Below are some of the current CBB students and their research.
Song is studying how outbred stock mice with pedigree information contribute to admixture mapping.
Rotations
| Kei-Hoi Cheung | Web service technology to interoperate biological databases and analyze gene clustering |
| Mark Gerstein | Statistical methods for preprocessing and scoring tiling microarray data |
| Hongyu Zhao | Statistical issues in mapping quantitative trait loci for gene expression levels |
Publications:
Kevin is developing a method to accurately determine atomic coordinates for backbone atoms from low resolution RNA crystal structures. To do this, he is using both a reduced representation of RNA developed by the Pyle lab and RNA backbone rotamer library developed by the Richardson lab at Duke University. His goal is to get accurate information about the reduced representation from the electron density, and then determine the appropriate rotamer from this reduced representation data.
Rotations
| Anna Pyle | Comparing and analyzing two methods to examine RNA backbone structure: a reduced representation and a rotamer library |
| Mark Gerstein | Analyzing protein hinges, or large inter-domain motions in proteins |
| Kevin White | Attempting to develop microarray probes that could be used across multiple species of Drosophila |
Publications:

Jill's research focuses on the analysis and integration of multiple, large-scale datasets including epigenomic and genomic data from cancer tissues and cell lines. In particular, she is exploring the interplay between DNA methylation and gene expression, and the effect of demethylating chemotherapeutic agents on this relationship. She is interested in combining high-resolution, genome-wide molecular data with clinical information to ask questions with direct translational relevance.
Rotations
| David Tuck | Using in silico modeling of tissue micro-heterogeneity to determine whether interaction between diverse clones of cells can lead to tumorigenesis |
| Paul Lizardi | Studying the mechanisms of isothermal whole-genome amplification using in silico modeling |
| Michael Krauthammer | Quantifying the strength of relationships between pathological terms and genes based on statistics of co-occurence in the literature |
Publications:
In one collaboration, Hugo is looking at the genetic variation effect between different strains of Saccharomyces cerevisiae that will lead to a quantitative difference in the binding of transcription factors. He is also surveying the pseudo genes in meta genomics by investigating their distribution by protein families in different geographical locations in prokaryotes. This project seeks to see how different environments and nutrition factors would affect the quantity of pseudo genes, categorized by their parent protein families. In a third project, he is developing a pipeline system for analyzing motifs from SH3 domains using comparative genomics, structural, and genomic approaches.
Rotations
| Perry Miller | Using Web Ontology Language (OWL) to integrate two neuronal database, CoCoDat and SenseLab |
| Mark Gerstein | Working on microarray data optimization |
| Michael Snyder | Analysis of transcription factors for pseudohyphal growth in different yeast strains |
Publications:
ThaiBinh's work involves mining through biomedical literature in order to map instances of gene strings and diseases to a repository of gene/disease identifiers. The aim of this process is to more easily classify research papers and identify relevant papers for researchers.

════

--- What needs to be done ---
Repeat, word for word, the stretch of the CBB student research page from "Below are some" through "to admixture mapping.".

Dataset excerpts:

════

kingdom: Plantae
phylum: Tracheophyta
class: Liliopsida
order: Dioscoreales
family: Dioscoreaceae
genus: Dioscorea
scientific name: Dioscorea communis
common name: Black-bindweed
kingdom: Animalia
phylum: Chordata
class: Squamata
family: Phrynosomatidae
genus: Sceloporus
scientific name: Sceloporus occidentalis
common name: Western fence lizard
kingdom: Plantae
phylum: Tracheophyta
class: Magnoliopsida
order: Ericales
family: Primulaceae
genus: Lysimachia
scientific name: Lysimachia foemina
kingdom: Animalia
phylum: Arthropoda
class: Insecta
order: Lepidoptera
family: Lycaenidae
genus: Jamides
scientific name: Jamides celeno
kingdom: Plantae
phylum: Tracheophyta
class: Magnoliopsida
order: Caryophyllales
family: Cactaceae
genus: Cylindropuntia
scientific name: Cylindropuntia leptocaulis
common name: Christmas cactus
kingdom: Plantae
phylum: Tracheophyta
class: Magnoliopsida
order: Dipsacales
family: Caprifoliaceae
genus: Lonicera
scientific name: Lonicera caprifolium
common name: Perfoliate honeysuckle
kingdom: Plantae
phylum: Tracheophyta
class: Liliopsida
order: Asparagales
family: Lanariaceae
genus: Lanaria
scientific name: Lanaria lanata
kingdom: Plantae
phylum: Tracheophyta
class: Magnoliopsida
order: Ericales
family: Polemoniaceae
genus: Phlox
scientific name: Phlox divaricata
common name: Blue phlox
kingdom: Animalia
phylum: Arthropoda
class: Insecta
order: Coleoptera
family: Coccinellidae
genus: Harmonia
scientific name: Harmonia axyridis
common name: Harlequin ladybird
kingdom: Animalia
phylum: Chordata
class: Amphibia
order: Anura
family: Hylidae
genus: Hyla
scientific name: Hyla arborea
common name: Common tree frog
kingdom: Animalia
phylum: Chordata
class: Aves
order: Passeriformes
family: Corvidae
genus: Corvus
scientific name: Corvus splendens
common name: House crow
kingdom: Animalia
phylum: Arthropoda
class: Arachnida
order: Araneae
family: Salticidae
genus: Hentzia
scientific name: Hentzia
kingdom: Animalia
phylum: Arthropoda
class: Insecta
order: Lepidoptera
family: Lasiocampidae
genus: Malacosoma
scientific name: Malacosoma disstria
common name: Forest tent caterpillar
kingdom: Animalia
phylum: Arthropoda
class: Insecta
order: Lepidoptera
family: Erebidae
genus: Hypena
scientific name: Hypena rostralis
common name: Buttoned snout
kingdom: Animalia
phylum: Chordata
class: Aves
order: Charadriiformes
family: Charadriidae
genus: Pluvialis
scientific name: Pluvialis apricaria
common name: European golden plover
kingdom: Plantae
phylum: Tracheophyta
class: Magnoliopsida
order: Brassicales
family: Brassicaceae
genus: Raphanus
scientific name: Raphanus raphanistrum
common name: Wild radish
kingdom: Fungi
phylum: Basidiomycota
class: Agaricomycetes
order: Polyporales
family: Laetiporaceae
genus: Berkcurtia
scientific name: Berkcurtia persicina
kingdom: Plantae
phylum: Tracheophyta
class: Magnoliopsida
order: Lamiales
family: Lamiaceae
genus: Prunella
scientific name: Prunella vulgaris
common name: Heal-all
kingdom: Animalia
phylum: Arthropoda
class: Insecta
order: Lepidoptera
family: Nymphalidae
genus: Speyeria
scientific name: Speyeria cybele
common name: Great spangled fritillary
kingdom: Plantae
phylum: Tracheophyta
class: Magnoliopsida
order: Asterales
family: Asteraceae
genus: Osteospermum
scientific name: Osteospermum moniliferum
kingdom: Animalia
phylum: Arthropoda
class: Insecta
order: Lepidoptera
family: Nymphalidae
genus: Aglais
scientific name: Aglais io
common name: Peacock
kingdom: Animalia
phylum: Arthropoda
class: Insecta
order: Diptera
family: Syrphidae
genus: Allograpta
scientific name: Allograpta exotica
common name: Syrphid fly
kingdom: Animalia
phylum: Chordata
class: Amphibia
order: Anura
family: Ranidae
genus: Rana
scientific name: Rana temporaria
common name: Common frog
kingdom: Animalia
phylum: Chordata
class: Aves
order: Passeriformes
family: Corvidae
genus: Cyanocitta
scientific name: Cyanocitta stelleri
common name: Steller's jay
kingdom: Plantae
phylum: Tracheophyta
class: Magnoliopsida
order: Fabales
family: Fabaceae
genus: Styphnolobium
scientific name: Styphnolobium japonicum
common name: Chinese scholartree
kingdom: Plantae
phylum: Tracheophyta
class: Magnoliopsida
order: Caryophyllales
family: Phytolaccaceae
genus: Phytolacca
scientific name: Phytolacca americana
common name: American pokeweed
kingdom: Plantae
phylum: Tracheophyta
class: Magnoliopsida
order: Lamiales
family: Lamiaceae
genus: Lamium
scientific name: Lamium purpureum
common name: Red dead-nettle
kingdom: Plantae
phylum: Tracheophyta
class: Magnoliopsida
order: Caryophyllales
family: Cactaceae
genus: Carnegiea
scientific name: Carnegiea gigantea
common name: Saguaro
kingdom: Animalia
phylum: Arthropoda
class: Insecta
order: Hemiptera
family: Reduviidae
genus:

════

--- Final answer ---
Below are some of the current CBB students and their research.
Song is studying how outbred stock mice with pedigree information contribute to admixture mapping.